Friday Fable. Aesop’s “THE CHARIOT DRIVER”*

Posted by jlubans on December 07, 2012

“A man of Sybaris fell out of his chariot and hit his head on the ground, since he was not a very experienced driver. Another man who was a friend of his came up and said, 'Everybody should stick to what he knows!'”
While this is a mild kind of joke, an “I told you so” rebuke, Aesop’s razor-sharp tongue did get him into trouble. Dale Carnegie would have had his hands full.
Caption: A woodcut from the 1489 Spanish edition of "La vida del Ysopet con sus fabulas historiadas" depicts the death of Aesop.
One insult that may have gone too far was Aesop’s reminding the people of Delphi that they were descendents of slaves and therefore were “the slaves of all the (free) Greeks!” The Delphians flung Aesop off a cliff.
While I did not get tossed off a cliff, there were things I said in jest (hardy, har, har) at work that were not the most judicious. Slow learner!
*Source: Aesop's Fables. A new translation by Laura Gibbs. Oxford University Press (World's Classics): Oxford, 2002.

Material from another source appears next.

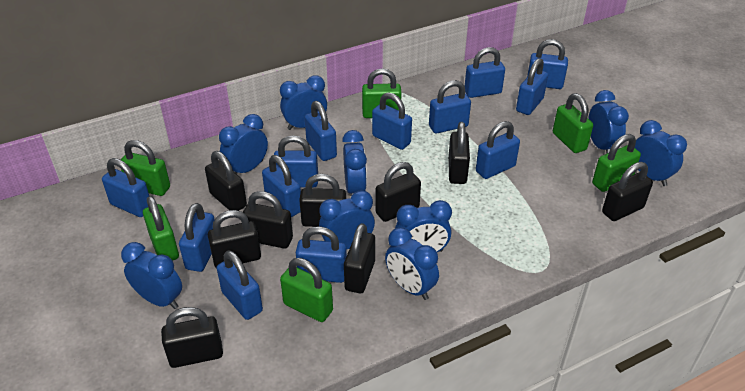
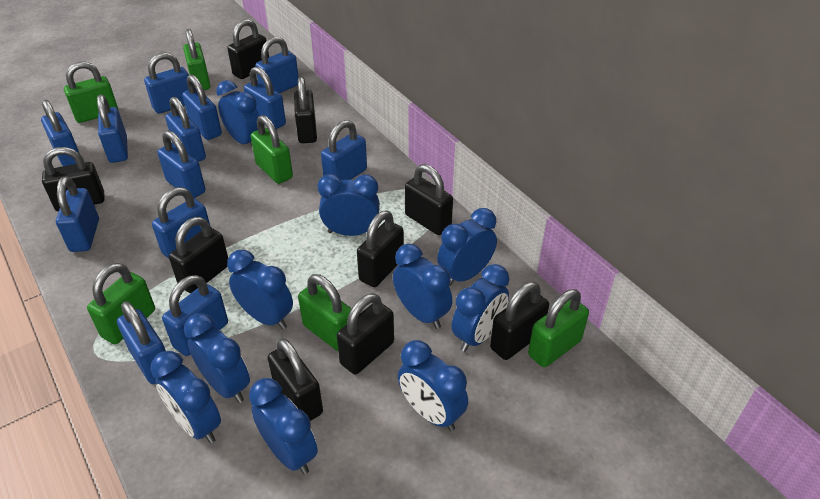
blue clock: 9 -> 10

Blog hits exceeded 250,000 today, December 7, 2012. Early on there were about 300 hits per day; now the number varies between 600 to over 1,000.
This week, the daily rates are back to more "normal" levels, around 500; one wonders if usage is linked to school semesters and assignments?
PS. Vermont Law School is one of several law school libraries that have the book. Maybe because of its seditious nature?